### Records

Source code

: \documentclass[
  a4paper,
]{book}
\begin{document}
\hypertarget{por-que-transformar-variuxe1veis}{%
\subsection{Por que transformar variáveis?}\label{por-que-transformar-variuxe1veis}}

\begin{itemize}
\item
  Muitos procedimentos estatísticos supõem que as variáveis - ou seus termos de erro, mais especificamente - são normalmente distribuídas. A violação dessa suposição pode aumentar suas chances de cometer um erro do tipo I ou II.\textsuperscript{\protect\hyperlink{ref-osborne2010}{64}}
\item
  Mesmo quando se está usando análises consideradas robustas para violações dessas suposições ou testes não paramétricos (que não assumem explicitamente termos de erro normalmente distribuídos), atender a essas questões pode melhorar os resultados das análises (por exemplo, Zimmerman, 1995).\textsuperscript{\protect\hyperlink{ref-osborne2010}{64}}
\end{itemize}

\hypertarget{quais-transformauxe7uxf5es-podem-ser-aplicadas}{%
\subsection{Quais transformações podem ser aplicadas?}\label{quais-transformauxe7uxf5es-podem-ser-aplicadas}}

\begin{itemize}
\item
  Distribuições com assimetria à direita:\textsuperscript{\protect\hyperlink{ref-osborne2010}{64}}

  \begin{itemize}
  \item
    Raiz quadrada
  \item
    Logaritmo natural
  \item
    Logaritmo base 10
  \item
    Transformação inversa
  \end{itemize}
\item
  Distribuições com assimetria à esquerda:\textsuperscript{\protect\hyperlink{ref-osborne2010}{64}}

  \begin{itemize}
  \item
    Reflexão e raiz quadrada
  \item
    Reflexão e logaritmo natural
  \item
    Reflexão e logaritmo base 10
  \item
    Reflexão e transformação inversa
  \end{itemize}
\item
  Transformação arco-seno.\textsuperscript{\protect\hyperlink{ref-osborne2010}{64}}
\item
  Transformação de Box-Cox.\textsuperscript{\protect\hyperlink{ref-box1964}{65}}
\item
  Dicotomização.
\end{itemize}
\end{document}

### What the task requires
In the listing above, how many lines include the string "natural"? Reply with the number alone.

### Response to the task
2